___ ROWS ___
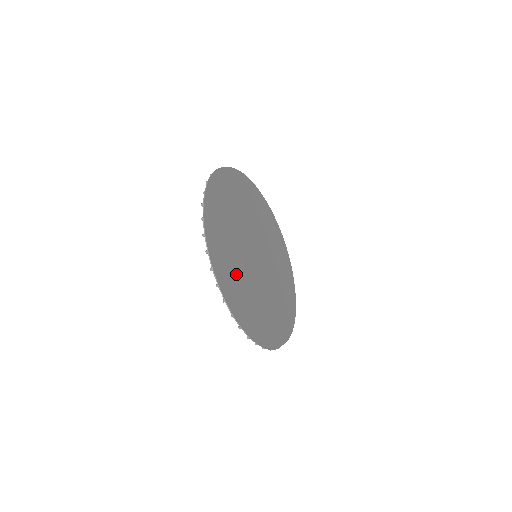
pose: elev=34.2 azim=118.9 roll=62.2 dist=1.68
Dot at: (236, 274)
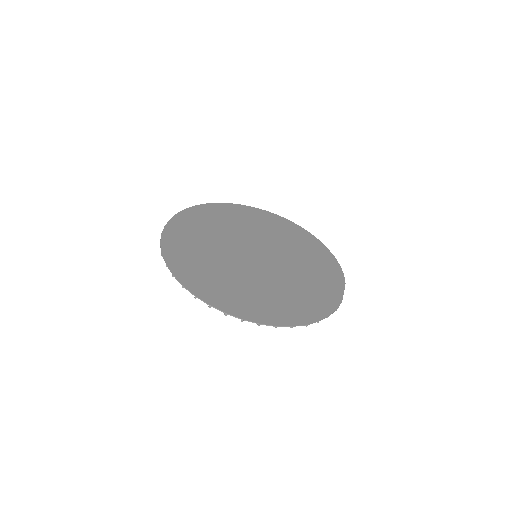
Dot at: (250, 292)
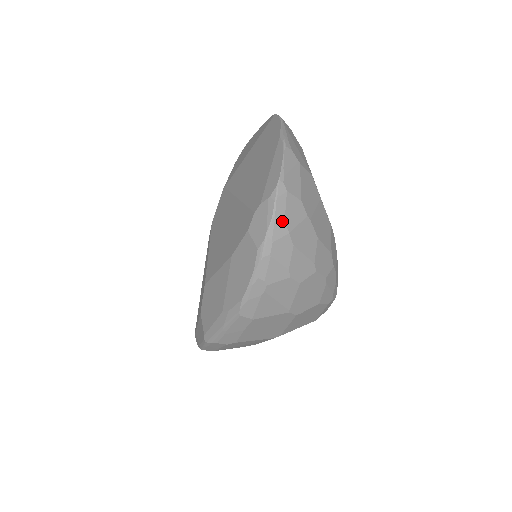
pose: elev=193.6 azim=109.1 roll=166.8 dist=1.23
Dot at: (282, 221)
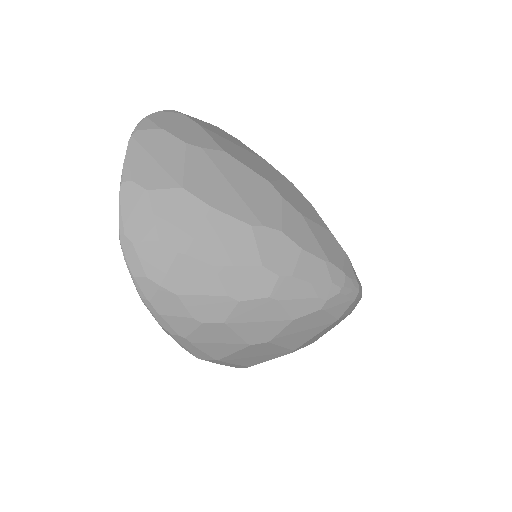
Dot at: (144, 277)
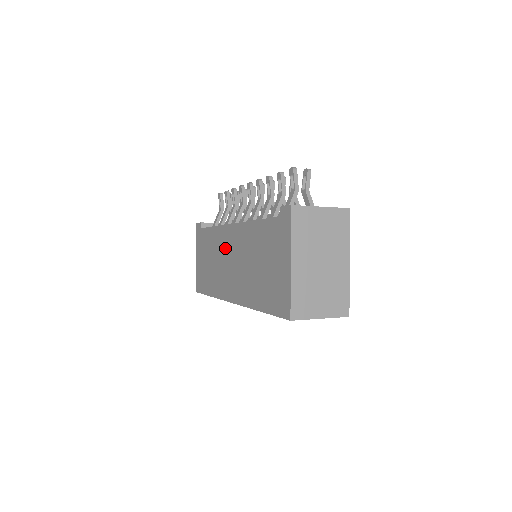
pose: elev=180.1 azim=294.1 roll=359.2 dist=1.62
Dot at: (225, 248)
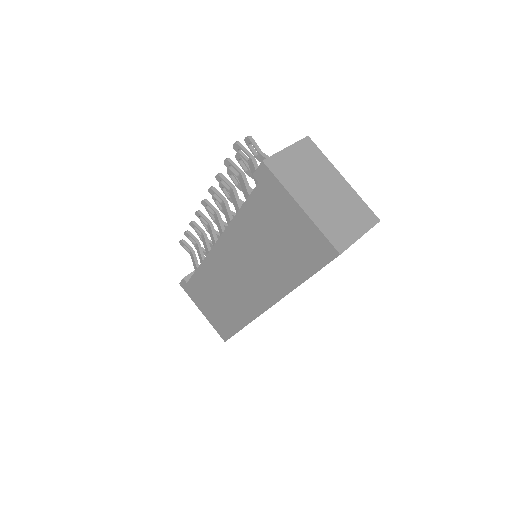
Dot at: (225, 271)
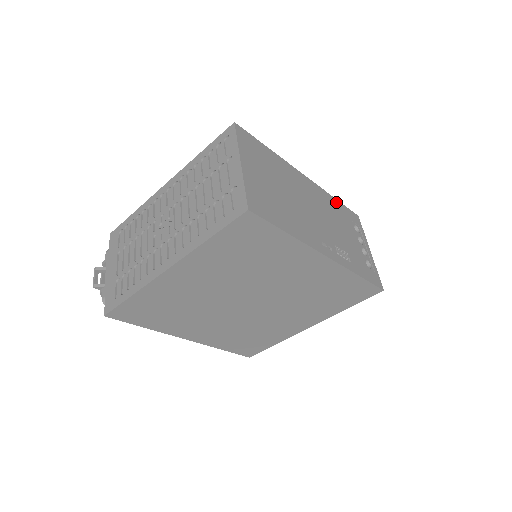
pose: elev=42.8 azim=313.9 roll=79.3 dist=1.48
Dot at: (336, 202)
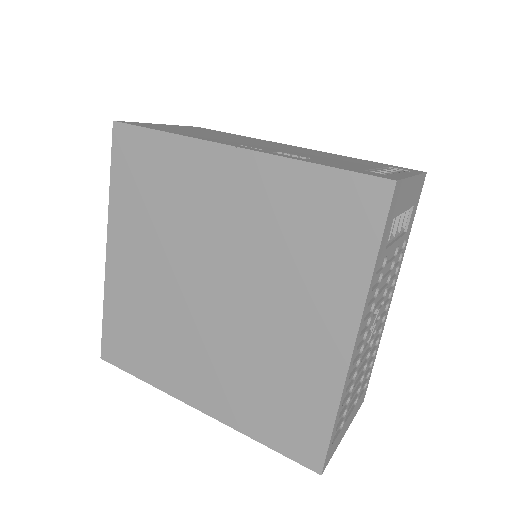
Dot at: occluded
___
EXERCISE REQUIREMENTS
Reproduce every line of the items above verbatim, omitting the pictures.

FINAL RESULT
pose: elev=34.2 azim=118.9 roll=62.2 dist=1.68
Dot at: (236, 274)
Dot at: (250, 292)
pose: elev=193.6 azim=109.1 roll=166.8 dist=1.23
Dot at: (282, 221)
Dot at: (144, 277)
pose: elev=180.1 azim=294.1 roll=359.2 dist=1.62
Dot at: (225, 248)
Dot at: (225, 271)
pose: elev=42.8 azim=313.9 roll=79.3 dist=1.48
Dot at: (336, 202)
Dot at: occluded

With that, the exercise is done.